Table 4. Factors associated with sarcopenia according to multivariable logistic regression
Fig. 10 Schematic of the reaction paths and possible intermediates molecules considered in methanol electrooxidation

□ □ □ □

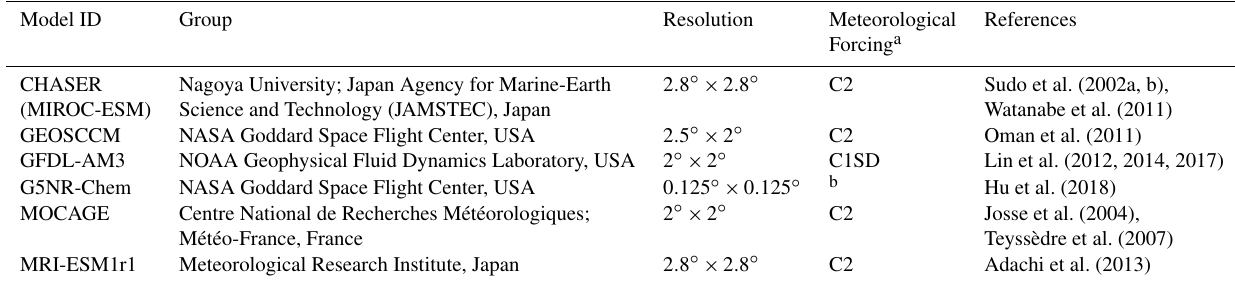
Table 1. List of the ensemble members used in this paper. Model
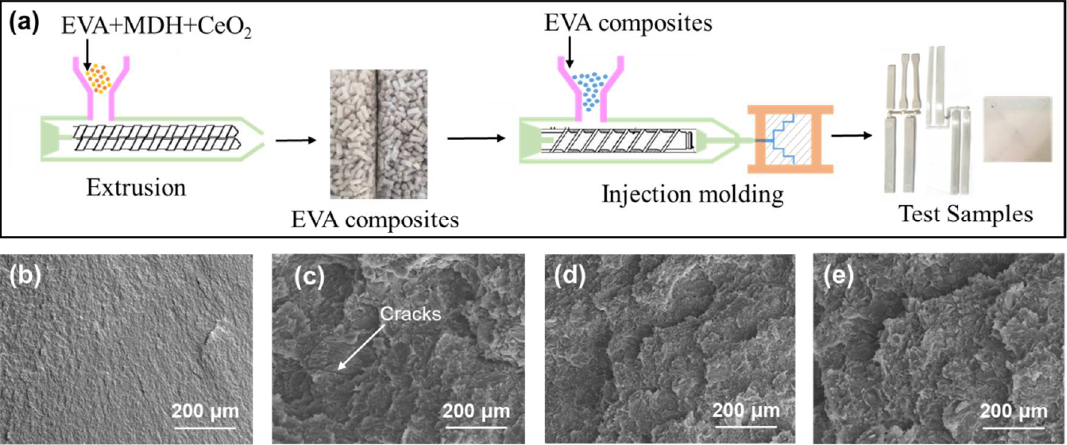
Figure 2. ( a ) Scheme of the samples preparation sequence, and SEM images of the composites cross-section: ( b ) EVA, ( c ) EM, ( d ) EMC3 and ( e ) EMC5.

□ □ □ □

* [Work order] Copy out each line of the listing that holds the string "Table".

* [Response to this task]
Table 4. Factors associated with sarcopenia according to multivariable logistic regression
Table 1. List of the ensemble members used in this paper. Model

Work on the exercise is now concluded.